I look in the mirror after I am dressed, impressed with the outfit Dylan picked out. Somehow, he found a pair of jeans that fits my body like a glove, almost as if it were custom-made for me. How he managed that without me being there is a mystery. Having long legs and a long torso makes it difficult to find anything that fits without creeping down to show the top of my butt. The cardinal red t-shirt has the Wisconsin W in silver rhinestones, making it a bit dressier than the typical tee. But my favorite part of the outfit is the boots. They are trendy lace-up boots
that come just past my ankle. And I’m not surprised to see they have no heel. After last night, I’m pretty sure Dylan would prefer I never slide my foot into anything other than flats from now on.
The thought of Dylan having any preference on what I wear concerns me a bit. I keep reminding myself that it’s not up to him. It’s my body and my life and I’ll wear whatever I want. The fact that I have to remind myself that no man can tell me what to do worries me even more. If I am being rational, Dylan doesn’t strike me as the type of man to make unreasonable demands. He didn’t mention my boots until it was obvious I was in pain. He offered me the shirt off his back so I wouldn’t feel exposed in a room full of strangers. But that doesn’t change the fact that I am just getting to the point where I feel like I’m in control of my life for once and don’t want anyone messing with that.
(Dylan)
I shouldn’t have walked back into the bedroom after Tasha got up to take her shower. I should have averted my eyes when I saw her naked body reflected in the mirror. I could have pulled the door closed so I wouldn’t see anything else, but I didn’t. Instead, I’m leaning against the dresser, watching as she fondles herself. I would give anything for an invitation to join her so I can replace her hands with my mouth.

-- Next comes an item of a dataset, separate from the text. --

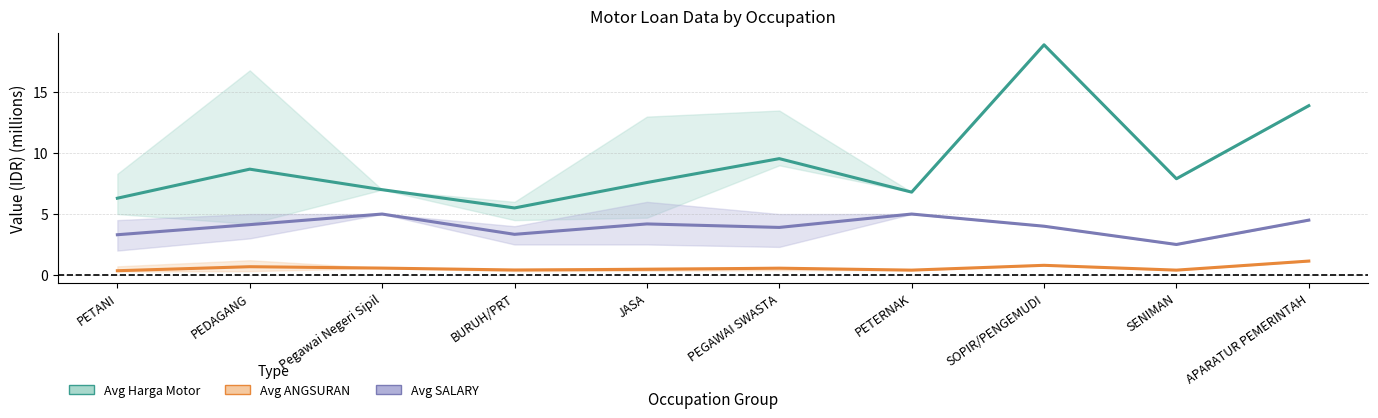

What position from the left is JASA?

5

I can only imagine how sweet her skin will taste when I finally cover her dark pink nipples with my lips. I want to feel her back arch as she presses those beautiful tits deeper into my mouth.
As her hand slides down her flat stomach, past her belly button, I force myself to turn away. I need to earn her trust. If I sit here watching her masturbate without her knowledge, that makes me no better than the perverts I protected her from last night.
While I wait for Tasha to get ready, I take a few minutes to check in on things at the shop. Owning a tattoo parlor had never been on my radar, but that changed when my cousin passed away suddenly and willed the shop to me. Luckily, the business has become a fixture in Madison over the years and it isn’t difficult to stay in the black. That doesn’t mean it is headache-free.